** start Supplied data **
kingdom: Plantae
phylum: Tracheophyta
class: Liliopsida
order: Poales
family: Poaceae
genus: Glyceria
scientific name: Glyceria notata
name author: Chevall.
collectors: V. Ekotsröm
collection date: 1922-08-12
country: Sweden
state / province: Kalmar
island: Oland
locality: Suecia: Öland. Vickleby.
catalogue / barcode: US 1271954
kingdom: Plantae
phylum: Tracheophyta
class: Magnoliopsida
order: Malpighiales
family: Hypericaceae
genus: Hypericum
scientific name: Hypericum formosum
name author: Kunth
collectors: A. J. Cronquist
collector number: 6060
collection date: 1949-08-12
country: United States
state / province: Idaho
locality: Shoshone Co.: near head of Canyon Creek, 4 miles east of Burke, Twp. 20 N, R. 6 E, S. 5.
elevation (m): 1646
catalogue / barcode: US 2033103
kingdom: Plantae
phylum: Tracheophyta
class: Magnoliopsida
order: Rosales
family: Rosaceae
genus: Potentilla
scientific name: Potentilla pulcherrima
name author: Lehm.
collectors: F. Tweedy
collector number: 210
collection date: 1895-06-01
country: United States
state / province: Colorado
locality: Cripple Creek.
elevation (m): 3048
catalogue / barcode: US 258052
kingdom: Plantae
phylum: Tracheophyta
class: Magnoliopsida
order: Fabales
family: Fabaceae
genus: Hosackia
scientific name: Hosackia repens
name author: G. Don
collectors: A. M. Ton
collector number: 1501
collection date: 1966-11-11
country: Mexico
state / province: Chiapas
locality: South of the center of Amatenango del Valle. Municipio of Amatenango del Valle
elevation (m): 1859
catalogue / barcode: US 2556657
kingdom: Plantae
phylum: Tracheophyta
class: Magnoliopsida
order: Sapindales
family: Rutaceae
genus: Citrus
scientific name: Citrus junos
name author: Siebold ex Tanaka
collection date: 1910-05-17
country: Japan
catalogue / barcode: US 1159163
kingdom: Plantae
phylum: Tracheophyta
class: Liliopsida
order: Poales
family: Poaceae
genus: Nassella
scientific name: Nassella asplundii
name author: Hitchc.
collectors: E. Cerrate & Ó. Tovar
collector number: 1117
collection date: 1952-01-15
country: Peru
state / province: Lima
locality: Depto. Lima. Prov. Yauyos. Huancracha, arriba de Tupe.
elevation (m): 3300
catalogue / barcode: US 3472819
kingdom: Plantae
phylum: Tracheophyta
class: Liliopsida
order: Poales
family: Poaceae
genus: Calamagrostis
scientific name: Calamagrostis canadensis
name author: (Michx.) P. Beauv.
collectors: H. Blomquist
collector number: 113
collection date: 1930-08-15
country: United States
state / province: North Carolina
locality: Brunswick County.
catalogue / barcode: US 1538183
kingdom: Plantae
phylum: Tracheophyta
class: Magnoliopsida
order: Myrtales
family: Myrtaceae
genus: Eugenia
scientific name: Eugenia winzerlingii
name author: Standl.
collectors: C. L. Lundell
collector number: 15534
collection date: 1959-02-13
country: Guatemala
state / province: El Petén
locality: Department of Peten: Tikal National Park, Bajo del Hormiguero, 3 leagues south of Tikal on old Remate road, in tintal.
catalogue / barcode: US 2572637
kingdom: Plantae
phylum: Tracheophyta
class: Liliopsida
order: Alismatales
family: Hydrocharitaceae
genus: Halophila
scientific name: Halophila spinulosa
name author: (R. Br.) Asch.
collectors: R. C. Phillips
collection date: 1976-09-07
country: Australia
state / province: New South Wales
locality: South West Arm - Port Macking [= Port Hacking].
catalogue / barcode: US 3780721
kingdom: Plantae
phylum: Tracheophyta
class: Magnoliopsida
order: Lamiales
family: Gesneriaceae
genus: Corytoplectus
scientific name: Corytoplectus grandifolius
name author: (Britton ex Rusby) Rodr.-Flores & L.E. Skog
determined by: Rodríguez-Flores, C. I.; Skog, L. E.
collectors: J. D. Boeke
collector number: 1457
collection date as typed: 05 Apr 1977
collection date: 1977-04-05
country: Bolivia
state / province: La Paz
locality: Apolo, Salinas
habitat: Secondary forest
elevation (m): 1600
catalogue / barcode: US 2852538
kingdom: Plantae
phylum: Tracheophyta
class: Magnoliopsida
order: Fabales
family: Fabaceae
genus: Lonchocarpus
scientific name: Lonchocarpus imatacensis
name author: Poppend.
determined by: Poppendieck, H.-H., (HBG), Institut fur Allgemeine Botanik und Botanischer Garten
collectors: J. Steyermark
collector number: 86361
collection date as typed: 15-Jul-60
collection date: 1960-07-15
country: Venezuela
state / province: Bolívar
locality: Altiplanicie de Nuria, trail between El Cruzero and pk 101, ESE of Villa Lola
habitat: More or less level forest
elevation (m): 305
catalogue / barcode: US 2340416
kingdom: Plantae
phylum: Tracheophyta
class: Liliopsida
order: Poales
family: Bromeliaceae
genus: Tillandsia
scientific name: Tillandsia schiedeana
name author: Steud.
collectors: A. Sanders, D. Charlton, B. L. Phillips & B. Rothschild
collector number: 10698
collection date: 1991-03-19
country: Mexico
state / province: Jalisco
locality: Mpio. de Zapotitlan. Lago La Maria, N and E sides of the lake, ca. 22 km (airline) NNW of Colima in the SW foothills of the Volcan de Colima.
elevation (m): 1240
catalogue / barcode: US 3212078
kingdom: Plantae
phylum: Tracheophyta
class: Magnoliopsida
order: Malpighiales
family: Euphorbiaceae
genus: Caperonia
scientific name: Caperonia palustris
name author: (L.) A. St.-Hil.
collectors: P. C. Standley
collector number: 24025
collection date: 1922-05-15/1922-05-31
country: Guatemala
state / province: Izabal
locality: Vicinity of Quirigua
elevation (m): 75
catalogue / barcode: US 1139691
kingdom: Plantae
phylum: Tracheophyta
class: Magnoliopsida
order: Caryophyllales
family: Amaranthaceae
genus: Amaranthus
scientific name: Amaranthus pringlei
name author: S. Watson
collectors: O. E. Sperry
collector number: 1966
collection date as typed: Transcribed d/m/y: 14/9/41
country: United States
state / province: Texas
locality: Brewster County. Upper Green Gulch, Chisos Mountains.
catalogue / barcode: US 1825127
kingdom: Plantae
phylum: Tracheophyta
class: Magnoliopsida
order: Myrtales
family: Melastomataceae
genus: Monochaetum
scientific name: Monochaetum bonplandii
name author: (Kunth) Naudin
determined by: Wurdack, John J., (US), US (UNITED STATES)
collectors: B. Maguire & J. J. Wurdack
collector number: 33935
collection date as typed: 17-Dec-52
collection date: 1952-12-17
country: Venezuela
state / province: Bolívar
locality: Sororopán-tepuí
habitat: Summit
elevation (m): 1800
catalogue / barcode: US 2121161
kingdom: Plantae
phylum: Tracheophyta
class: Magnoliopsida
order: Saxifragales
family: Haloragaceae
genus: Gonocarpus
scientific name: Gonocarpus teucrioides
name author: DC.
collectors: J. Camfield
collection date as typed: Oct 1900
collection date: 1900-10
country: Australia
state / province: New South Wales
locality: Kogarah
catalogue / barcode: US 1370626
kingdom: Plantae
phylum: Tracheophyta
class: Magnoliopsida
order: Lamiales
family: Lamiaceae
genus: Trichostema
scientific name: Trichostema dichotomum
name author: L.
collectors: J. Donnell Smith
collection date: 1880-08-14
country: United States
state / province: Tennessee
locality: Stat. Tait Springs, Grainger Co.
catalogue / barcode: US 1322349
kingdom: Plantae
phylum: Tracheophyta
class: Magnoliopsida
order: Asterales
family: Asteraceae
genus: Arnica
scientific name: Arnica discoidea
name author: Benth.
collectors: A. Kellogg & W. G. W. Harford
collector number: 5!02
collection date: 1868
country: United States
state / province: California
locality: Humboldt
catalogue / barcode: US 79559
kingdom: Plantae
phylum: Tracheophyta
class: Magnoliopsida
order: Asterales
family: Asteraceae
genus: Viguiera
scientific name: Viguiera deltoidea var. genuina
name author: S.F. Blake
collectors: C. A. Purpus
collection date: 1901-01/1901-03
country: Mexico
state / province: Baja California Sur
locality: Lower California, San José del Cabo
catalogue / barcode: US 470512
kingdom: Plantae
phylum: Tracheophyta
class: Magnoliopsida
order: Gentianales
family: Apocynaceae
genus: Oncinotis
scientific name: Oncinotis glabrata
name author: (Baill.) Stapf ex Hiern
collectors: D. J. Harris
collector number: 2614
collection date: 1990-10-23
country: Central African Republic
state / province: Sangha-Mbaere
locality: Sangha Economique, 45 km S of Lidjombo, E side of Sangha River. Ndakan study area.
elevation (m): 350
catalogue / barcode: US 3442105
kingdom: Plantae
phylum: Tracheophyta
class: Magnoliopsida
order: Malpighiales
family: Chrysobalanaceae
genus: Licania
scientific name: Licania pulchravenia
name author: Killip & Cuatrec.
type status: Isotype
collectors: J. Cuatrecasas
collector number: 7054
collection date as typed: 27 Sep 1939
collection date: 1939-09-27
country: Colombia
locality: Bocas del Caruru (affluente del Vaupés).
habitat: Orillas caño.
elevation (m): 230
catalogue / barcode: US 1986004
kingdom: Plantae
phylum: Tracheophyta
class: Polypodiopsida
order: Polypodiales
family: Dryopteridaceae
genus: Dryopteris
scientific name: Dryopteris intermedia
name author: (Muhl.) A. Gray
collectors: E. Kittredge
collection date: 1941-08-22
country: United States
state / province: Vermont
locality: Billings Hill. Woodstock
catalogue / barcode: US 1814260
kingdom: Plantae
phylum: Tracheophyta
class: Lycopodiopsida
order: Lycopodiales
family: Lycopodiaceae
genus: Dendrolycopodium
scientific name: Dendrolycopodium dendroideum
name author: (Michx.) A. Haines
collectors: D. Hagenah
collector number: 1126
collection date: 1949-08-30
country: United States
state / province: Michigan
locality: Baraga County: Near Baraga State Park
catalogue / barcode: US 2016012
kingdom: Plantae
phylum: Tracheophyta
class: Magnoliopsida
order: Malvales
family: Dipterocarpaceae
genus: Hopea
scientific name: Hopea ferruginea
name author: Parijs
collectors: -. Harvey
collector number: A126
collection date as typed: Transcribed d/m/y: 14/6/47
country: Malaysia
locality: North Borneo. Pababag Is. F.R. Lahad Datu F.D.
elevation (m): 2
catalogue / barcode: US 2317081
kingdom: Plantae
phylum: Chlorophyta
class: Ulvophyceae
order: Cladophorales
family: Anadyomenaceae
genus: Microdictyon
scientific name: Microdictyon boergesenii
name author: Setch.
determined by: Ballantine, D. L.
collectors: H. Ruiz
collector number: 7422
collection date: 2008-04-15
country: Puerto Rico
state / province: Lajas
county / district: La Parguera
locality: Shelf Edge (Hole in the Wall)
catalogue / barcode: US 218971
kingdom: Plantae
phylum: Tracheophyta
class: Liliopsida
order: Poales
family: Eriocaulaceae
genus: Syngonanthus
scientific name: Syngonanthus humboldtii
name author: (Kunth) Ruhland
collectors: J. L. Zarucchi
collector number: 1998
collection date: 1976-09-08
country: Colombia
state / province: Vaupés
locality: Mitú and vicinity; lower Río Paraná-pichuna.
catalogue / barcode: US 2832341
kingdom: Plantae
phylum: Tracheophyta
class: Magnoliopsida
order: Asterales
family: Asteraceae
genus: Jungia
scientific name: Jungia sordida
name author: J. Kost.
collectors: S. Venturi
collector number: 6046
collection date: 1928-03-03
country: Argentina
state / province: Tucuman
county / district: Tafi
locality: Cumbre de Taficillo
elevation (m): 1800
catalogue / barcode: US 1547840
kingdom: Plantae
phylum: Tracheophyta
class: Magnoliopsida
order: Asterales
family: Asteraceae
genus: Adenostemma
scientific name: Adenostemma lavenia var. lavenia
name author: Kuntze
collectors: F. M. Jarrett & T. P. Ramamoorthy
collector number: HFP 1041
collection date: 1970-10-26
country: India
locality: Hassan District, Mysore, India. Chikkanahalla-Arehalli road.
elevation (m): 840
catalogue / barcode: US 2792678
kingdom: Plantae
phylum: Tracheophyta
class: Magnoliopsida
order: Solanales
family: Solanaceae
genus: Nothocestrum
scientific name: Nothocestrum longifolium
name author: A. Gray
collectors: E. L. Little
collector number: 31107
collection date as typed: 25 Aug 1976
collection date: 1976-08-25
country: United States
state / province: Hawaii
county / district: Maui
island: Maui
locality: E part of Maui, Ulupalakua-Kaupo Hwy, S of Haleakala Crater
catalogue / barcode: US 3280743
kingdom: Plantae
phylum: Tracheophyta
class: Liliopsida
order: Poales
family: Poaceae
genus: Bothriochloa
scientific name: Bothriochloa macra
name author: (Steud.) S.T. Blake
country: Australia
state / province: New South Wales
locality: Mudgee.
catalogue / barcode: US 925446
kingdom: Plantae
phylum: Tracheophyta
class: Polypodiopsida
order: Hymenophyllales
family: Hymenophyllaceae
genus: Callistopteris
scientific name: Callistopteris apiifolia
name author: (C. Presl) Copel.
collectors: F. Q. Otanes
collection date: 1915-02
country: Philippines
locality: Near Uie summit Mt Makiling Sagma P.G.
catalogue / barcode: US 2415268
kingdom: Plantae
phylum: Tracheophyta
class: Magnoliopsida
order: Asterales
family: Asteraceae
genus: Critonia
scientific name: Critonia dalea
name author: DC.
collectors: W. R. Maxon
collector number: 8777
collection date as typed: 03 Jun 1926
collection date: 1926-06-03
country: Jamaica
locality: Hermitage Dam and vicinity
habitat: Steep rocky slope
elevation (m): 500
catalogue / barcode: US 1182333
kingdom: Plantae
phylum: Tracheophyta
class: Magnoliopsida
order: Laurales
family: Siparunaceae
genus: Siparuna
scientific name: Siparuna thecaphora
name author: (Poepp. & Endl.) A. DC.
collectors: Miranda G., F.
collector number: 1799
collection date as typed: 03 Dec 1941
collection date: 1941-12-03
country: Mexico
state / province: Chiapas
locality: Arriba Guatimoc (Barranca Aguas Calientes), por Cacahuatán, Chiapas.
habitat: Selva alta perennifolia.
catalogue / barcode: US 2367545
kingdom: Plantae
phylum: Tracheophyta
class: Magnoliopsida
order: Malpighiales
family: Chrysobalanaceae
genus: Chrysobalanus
** end Supplied data **
What is asked: Rewrite the data as a numbered list, starting at the line containing "family: Rosaceae" and running through the line containing "scientific name: Nassella asplundii", both included. Omit any blank lines.

Exercise response:
1. family: Rosaceae
2. genus: Potentilla
3. scientific name: Potentilla pulcherrima
4. name author: Lehm.
5. collectors: F. Tweedy
6. collector number: 210
7. collection date: 1895-06-01
8. country: United States
9. state / province: Colorado
10. locality: Cripple Creek.
11. elevation (m): 3048
12. catalogue / barcode: US 258052
13. kingdom: Plantae
14. phylum: Tracheophyta
15. class: Magnoliopsida
16. order: Fabales
17. family: Fabaceae
18. genus: Hosackia
19. scientific name: Hosackia repens
20. name author: G. Don
21. collectors: A. M. Ton
22. collector number: 1501
23. collection date: 1966-11-11
24. country: Mexico
25. state / province: Chiapas
26. locality: South of the center of Amatenango del Valle. Municipio of Amatenango del Valle
27. elevation (m): 1859
28. catalogue / barcode: US 2556657
29. kingdom: Plantae
30. phylum: Tracheophyta
31. class: Magnoliopsida
32. order: Sapindales
33. family: Rutaceae
34. genus: Citrus
35. scientific name: Citrus junos
36. name author: Siebold ex Tanaka
37. collection date: 1910-05-17
38. country: Japan
39. catalogue / barcode: US 1159163
40. kingdom: Plantae
41. phylum: Tracheophyta
42. class: Liliopsida
43. order: Poales
44. family: Poaceae
45. genus: Nassella
46. scientific name: Nassella asplundii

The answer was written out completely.